*À faire*:
1) Résumez l'entretien sur la Syrie en deux phrases.
2) Recopiez tel quel le passage de l'entretien sur la Syrie qui va de « Thierry Meyssan, analyste » jusqu'à « et de l’Otan. ».
3) Écrivez la suite de l'entretien sur la Syrie, en partant de sa dernière phrase.

*Extrait du texte*:

┄┄┄┄┄┄┄┄┄┄

Thierry Meyssan, analyste et consultant politique

Geopolitika : Cher Monsieur Meyssan, pourriez-vous —pour les lecteurs de Geopolitika— expliquer brièvement ce qu’il se passe en ce moment en Syrie, puisqu’en suivant les informations des grandes chaînes de télévision et les rapports de l’Observatoire Syrien des droits de l’Homme de Londres, on n’arrive pas à comprendre la situation réelle dans ce pays en guerre. Il nous semble qu’un vent positif souffle pour le président Assad, l’armée syrienne et toutes les forces patriotiques défendant la Syrie après l’initiative russe concernant la suppression des armes chimiques qui a détruit le plan de l’intervention états-unienne et de l’Otan.

Thierry Meyssan : Selon les États membres de l’Otan et du Conseil de coopération du Golfe (CCG), les Syriens se sont révoltés contre leur gouvernement, il y a trois ans, par mimétisme avec les Africains du Nord. C’est ce que l’on appelle le « printemps arabe ». Le gouvernement, ou plutôt « le régime », c’est plus méprisant, y a répondu par la force et la brutalité. Depuis 2011, la répression aurait fait plus de 130 000 morts. Cette version est étayée par l’Observatoire syrien des Droits de l’homme qui diffuse une comptabilité des victimes.

La réalité est très différente. Au moment des attentats du 11-Septembre, les États-Unis ont décidé de détruire un certain nombre de pays, dont la Libye et la Syrie. Cette décision a été révélée par l’ancien commandeur suprême de l’Otan, le général Wesley Clark, qui y était opposée. Il s’agissait de créer une unité politique, du Maroc à la Turquie, autour des Frères musulmans, d’Israël et de la globalisation économique. En 2003, après la chute de l’Irak, le Congrès a adopté le Syria Accountability Act qui donne le pouvoir au président des États-Unis d’entrer en guerre contre la Syrie sans avoir besoin de repasser devant le Parlement. En 2005, les États-Unis ont utilisé l’assassinat de Rafik Hariri pour accuser le président Bachar el-Assad de l’avoir commandité et ont créé le Tribunal spécial pour le Liban de manière à le condamner et à entrer en guerre contre son pays. Cette accusation s’est effondrée dans le scandale des faux témoins. En 2006, Washington a sous-traité une guerre contre le Hezbollah à Israël, dans l’espoir d’impliquer la Syrie. En 2007, les États-Unis ont organisé et financé des groupes d’opposition en exil autour des Frères musulmans. En 2010, ils ont décidé de sous-traiter cette guerre et celle contre la Libye à la France et au Royaume-Uni qui ont, pour cela, conclu le Traité de Lancaster House. En 2011, l’Otan a envoyé secrètement des commandos en Syrie pour y semer la panique et la désolation. Après la chute de la Libye, ils ont déplacé le centre de commandement de leurs armées de terre à Izmir en Turquie et les combattants libyens d’Al-Qaida au Nord de la Syrie. Cette guerre d’agression a coûté la vie à 130 000 Syriens et à un très grand nombre de combattants étrangers.

┄┄┄┄┄┄┄┄┄┄

*Entrées fournies*:
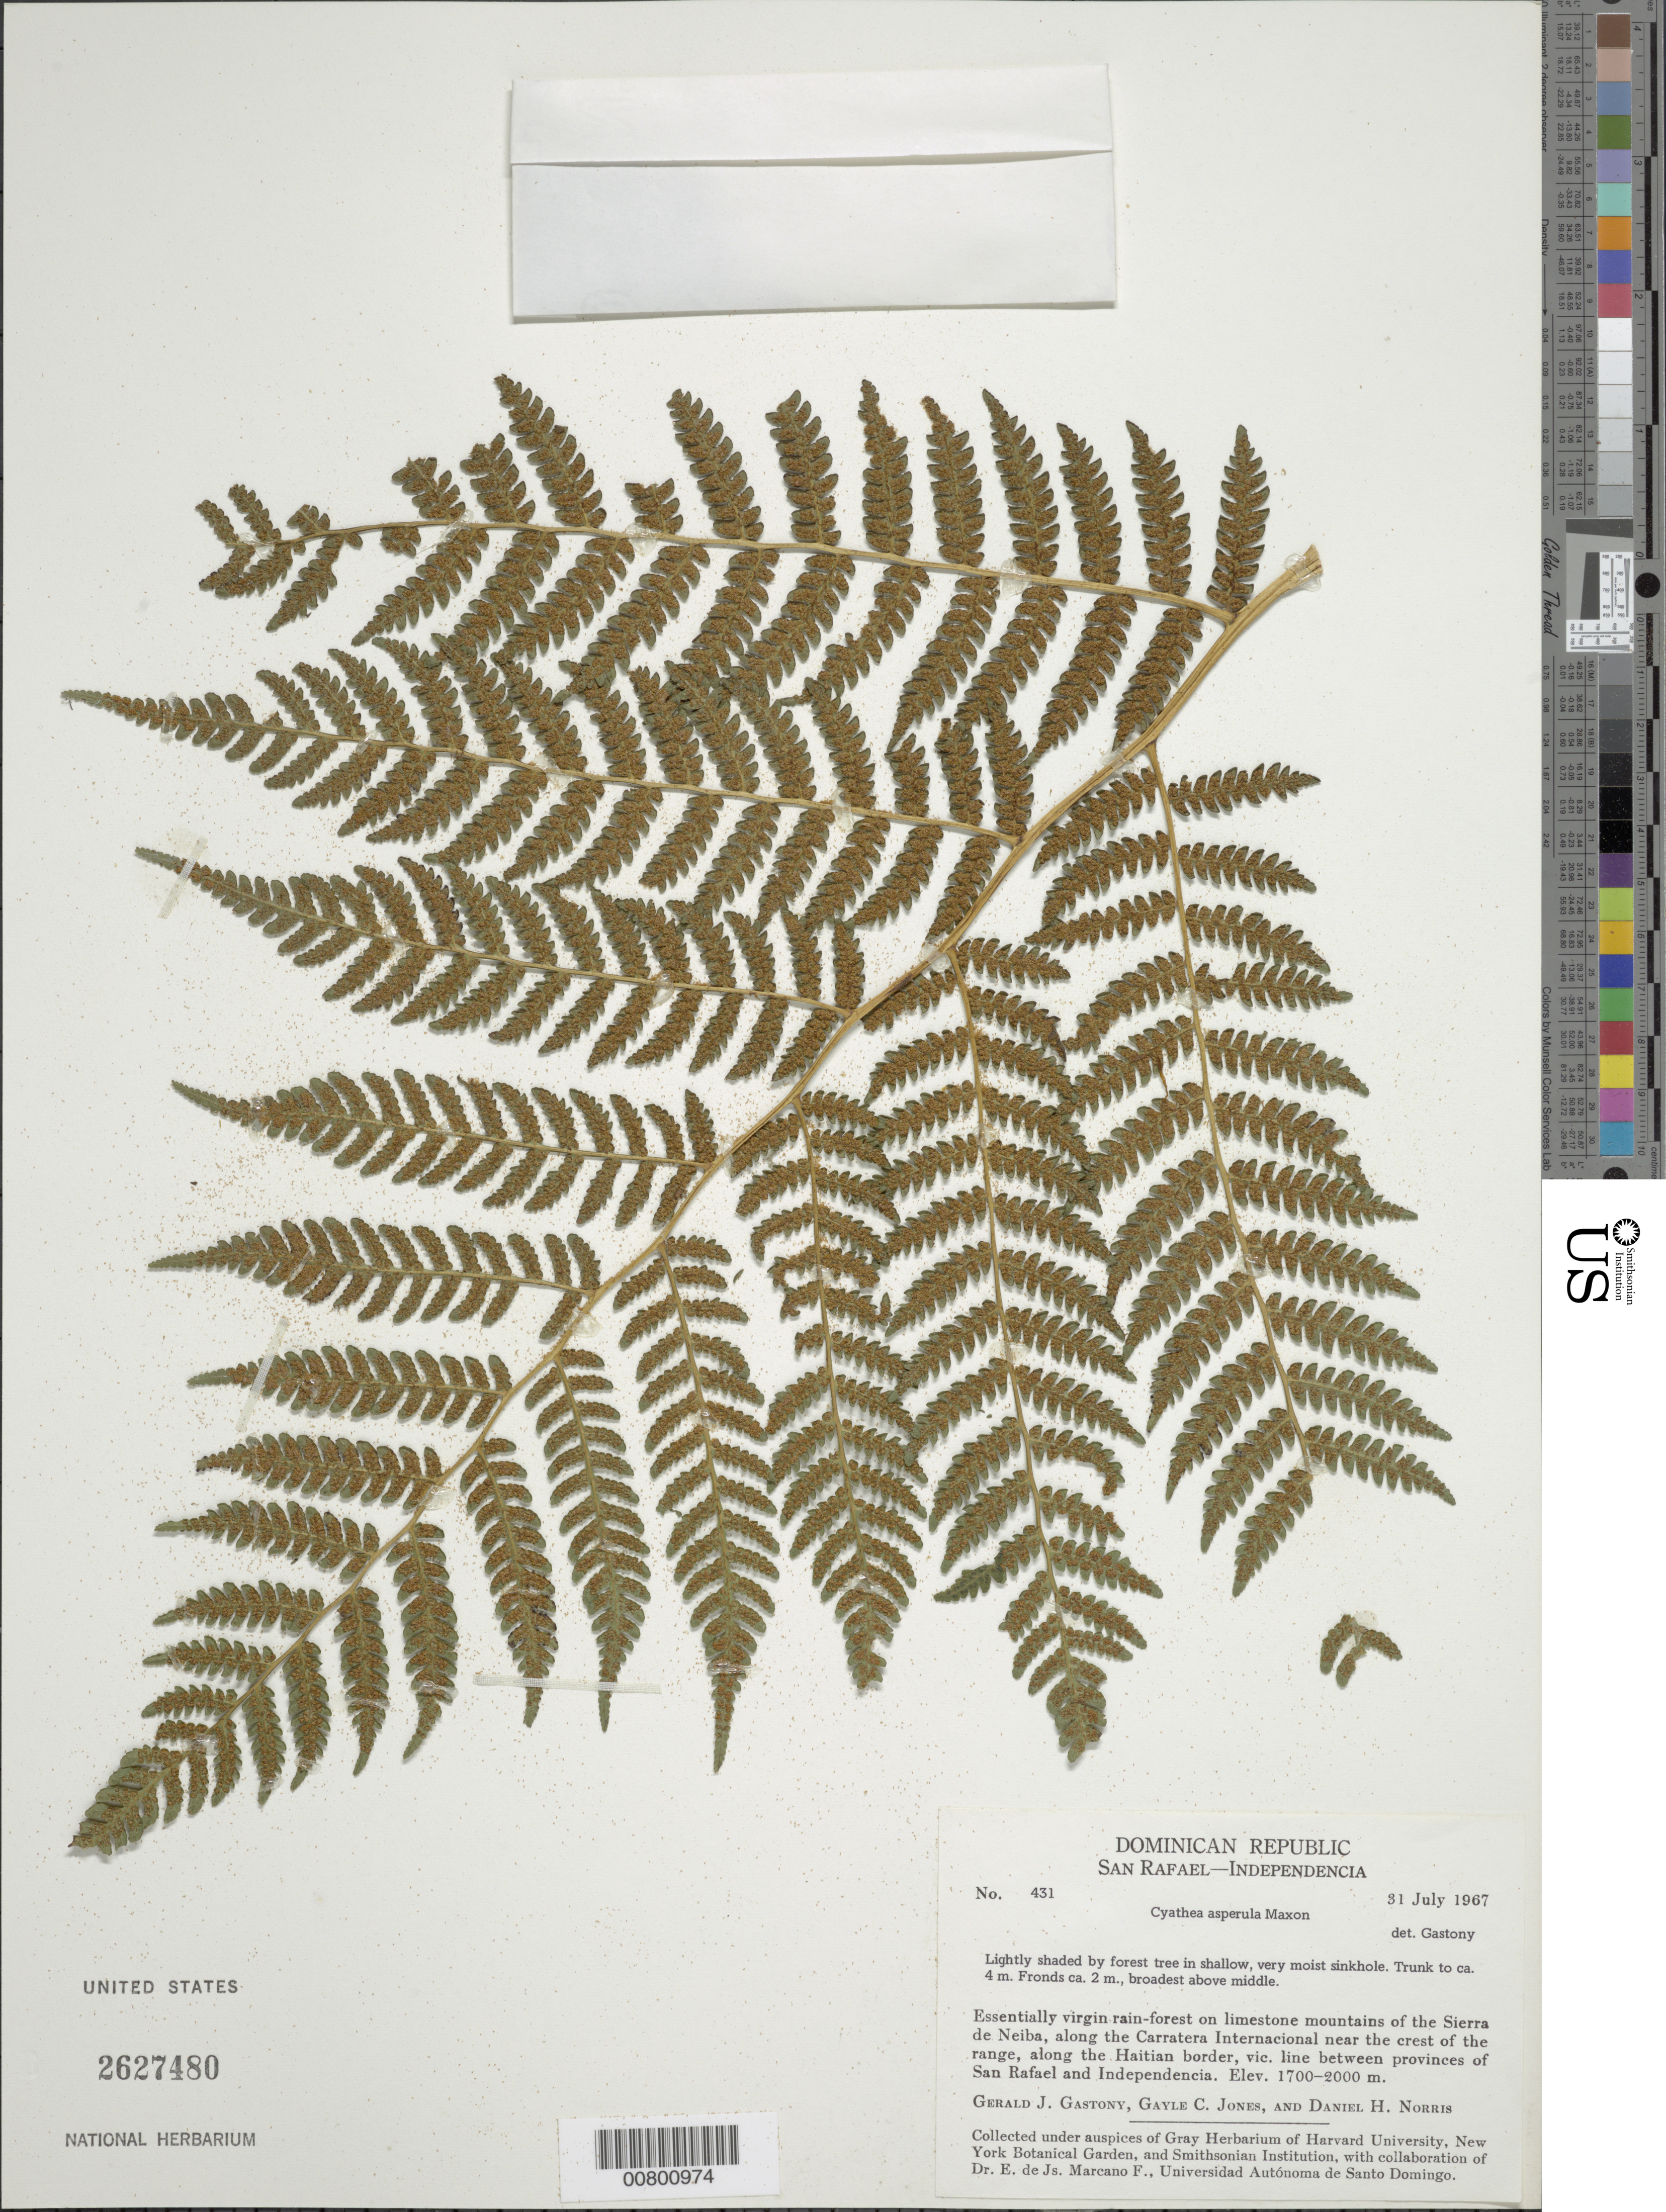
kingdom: Plantae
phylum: Tracheophyta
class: Polypodiopsida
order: Cyatheales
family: Cyatheaceae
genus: Cyathea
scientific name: Cyathea furfuracea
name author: Christ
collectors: G. Gastony, G. C. Jones & D. H. Norris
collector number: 431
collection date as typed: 31 Jul 1967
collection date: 1967-07-31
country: Dominican Republic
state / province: Independencia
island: Hispaniola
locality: San Rafael-Independencia Provinces; Sierra de Neiba, along Carratera Internacional, along Haitian border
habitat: Essentially virgin rainforest on limestone mountains; lightly shaded in shallow, very moist sinkhole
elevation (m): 1700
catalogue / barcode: US 2627480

┄┄┄┄┄┄┄┄┄┄

*Réponses obtenues*:
1) Thierry Meyssan rapporte que, selon les États de l'Otan et du Conseil de coopération du Golfe, les Syriens se sont révoltés contre leur gouvernement il y a trois ans et que celui-ci a répondu par la force. Il affirme qu'en réalité les États-Unis ont décidé au moment des attentats du 11-Septembre de détruire plusieurs pays, dont la Syrie, et que cette guerre d'agression a coûté la vie à 130 000 Syriens.

2)
Thierry Meyssan, analyste et consultant politique

Geopolitika : Cher Monsieur Meyssan, pourriez-vous —pour les lecteurs de Geopolitika— expliquer brièvement ce qu’il se passe en ce moment en Syrie, puisqu’en suivant les informations des grandes chaînes de télévision et les rapports de l’Observatoire Syrien des droits de l’Homme de Londres, on n’arrive pas à comprendre la situation réelle dans ce pays en guerre. Il nous semble qu’un vent positif souffle pour le président Assad, l’armée syrienne et toutes les forces patriotiques défendant la Syrie après l’initiative russe concernant la suppression des armes chimiques qui a détruit le plan de l’intervention états-unienne et de l’Otan.

3)
Depuis le mois d’août-septembre 2013 et la crise des armes chimiques, les États-Unis ont admis qu’ils ne parviendraient pas à renverser l’État syrien. Ils ont interrompu leurs livraisons d’armes et les jihadistes étrangers ne pouvaient plus compter que sur Israël, la France et l’Arabie saoudite. Partout, l’armée loyaliste a repris du terrain et les bandes armées sont en déroute, sauf dans le Nord du pays. Cependant, Washington bloque la paix en Syrie tant qu’il n’aura pas réussi à imposer son règlement de la question palestinienne.

Geopolitika : Quelles sont les conséquences de la défaite de l’Armée syrienne libre, soutenue par l’Occident ? Quelle est la situation à Alep et sur les autres fronts de bataille ? Qui finance et soutient Al-Nosra, Al-Qu’aida et les autres groupes islamistes extrémistes ? Est-ce que les islamistes radicaux, même s’ils ne sont pas tellement populaires, sont des guerriers de second rang qui attaquent la Syrie pour le compte de l’Occident ?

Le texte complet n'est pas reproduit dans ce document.